Wednesday, December 10, 2008

Comments on General Motors and Chrysler

In a radical departure from my previous posts, considering the dramatic economic events, I decided I just had to comment on some of the other things going on in the world.

Presently, the Congress of the United States is considering a bail-out of two of the major car manufacturers, General Motors and Chrysler. I was born on the General Motors side of town, which means me and my family buy General Motors products and disparage Ford and its products. If you aren't aware of this phenomenon, you probably don't read the white lettering on the back of the windows of pickup trucks. However, I am not a purist. We have owned American Motors cars, and a whole variety of foreign makes, including Mazdas, Toyotas and Hondas. Just like everyone else in America, we think Toyotas and Hondas are better made than any American model.

Even though the arguments in Washington center around billions of dollars in aid, I see the problem as being very simple. General Motors cannot make a car without bothersome defects that it refuses to fix in year after year. I purchased my first Chevrolet Suburban about thirty years ago. It was well known at the time, among the truck crowd, that the transmission would go out about 70,000 miles. Mine went out at 72,000 miles. I sold that Suburban when it had 115,000 miles when I thought that buying a newer model might help with all the small things going wrong, like rattles, loose door handles, generally small things that drive you crazy.

My next Suburban not only needed a transmission at about 70,000 miles, it added a whole list of additional buggy items. The worst was a hole in the frame around the passenger side wing window. We stuffed it with felt and didn't ever open the window. It was not something that could be fixed without redesigning the window. I found out by comparison with other owners, that all Suburbans of the same design had the same problem. Year after year, General Motors ignored the problem and kept making the same machine. When the model changed, we bought a Silverado truck.

Now about my truck. The front window has been fixed because it doesn't have the wing window anymore, but now the rear window, on the extended cab model, will not shut entirely causing exactly the same problem with wind noise and air blowing into the cab. I understand that this is a similar general problem. Also, as expected, my transmission failed at about 70,000 miles.

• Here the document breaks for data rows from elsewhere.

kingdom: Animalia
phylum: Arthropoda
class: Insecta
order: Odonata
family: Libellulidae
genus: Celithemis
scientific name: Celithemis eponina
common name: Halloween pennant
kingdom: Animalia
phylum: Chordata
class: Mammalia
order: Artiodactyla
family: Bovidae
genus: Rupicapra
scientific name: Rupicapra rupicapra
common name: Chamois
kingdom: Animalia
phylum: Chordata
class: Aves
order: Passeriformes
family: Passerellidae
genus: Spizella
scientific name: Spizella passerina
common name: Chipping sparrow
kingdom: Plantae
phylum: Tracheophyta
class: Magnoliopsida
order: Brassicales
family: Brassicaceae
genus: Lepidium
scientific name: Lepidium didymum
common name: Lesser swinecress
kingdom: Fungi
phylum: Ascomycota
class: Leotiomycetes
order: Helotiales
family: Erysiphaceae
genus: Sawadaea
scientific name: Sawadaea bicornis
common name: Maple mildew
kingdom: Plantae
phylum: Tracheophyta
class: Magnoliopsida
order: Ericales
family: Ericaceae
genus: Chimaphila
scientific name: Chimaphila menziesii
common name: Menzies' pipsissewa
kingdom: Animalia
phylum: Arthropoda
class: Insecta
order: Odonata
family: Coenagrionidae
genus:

My Honda and my Toyota on the other hand run perfectly. I drove my Honda for over 135,000 miles and never had a major problem that couldn't be fixed. I now have a Toyota Prius and it runs perfectly and everything works. So I know it is possible to make a vehicle that doesn't have inherent obvious defects. It is highly unlikely that I will ever buy a GM or Chrysler product again.

Now, here is the lesson to be learned. You can't keep making cars with defects when other manufacturers are making defect free models and keep selling cars. No bail out will solve this problem. If America wants to compete, it has to compete.


  1. You're right about the GM defects, and of course the defects aren't just in the physical vehicles, but in the structure of their research, design, and manufacture.

    By the way, my Ford transmission lasted until 77,000 miles.

  2. Funny your should mention this because I was reading a news story on the BBC about the Auto Industry bail out and at the end of the article I found this quote to be rather interesting, "GM admitted on Monday that it had "disappointed" American consumers by letting "our quality fall below industry standards and our designs became lacklustre"."